Now, when people are genuinely converted by asking Jesus into their hearts, and I have no doubt that there are many, it can only be because they have understood the gospel sufficiently well for this prayer to be a decision to believe that this Jesus is the one who lived and died for their salvation. Why, then, have I called this section ‘evangelical Catholicism’? An aspect of Catholicism that Protestants have rejected is the reversal of the relationship of objective justification to its subjective outworking or sanctification. Another way of putting this is that the focus on the grace of God at work in the historic gospel event of Jesus Christ is muted compared to the emphasis on the grace of God as a kind of spiritual infusion into the life of the Christian. The gospel is seen more as what God is doing in me now, rather than what God did for me then. The focus is on Jesus living his life in and through me now, rather than the past historic event of Jesus of Nazareth living his life for me and dying for me. When the legitimate subjective dimension of our salvation begins to eclipse the historically and spiritually prior objective dimension, we are in trouble. The New Testament calls on the repenting sinner to believe in Christ, to trust him for salvation. To ask Jesus into one’s heart is simply not a New Testament way of speaking. It is superflous to call on Christ to dwell in us, for to be a believer is to have the Spirit of Christ dwelling in us. In the same way, it is not the New Testament perspective that we should call on God to give us the gift of new birth.

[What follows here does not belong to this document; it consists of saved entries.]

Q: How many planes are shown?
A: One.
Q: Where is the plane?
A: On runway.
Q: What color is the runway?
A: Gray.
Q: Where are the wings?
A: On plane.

Once again, we see that it is not always an outright error that we are dealing with. Rather, it is allowing something that is good and necessary (Christ present by his Spirit) to eclipse something that is of prior importance (faith in the doing and dying of Christ) and upon which the good thing we emphasize actually depends. The result can be disastrous. I believe that many people have made their decision for Jesus and asked him into their heart without really understanding the gospel and its demands for repentance and faith. These are spurious conversions, and the last state is worse than the first if the ‘convert’ becomes disillusioned and hardened against the real gospel.
A tendency that is encouraged by this evangelical aberration is a kind of Christomonism. This is a theological deviation from the Christian doctrine of the Trinity. If the centre of my concern becomes Jesus living in my heart (‘heart’ usually being undefined), then Jesus has taken the place of the Holy Spirit and is likely to replace the Father also. It undermines the bodily resurrection and ascension o Christ. It affects prayer, among other things, so that the New Testament perspective on prayer to the Father is lost. Its tendency is t oa docetic hermeneutic.
Graeme Goldsworthy, Gospel-Centered Hermeneutics, 176-77.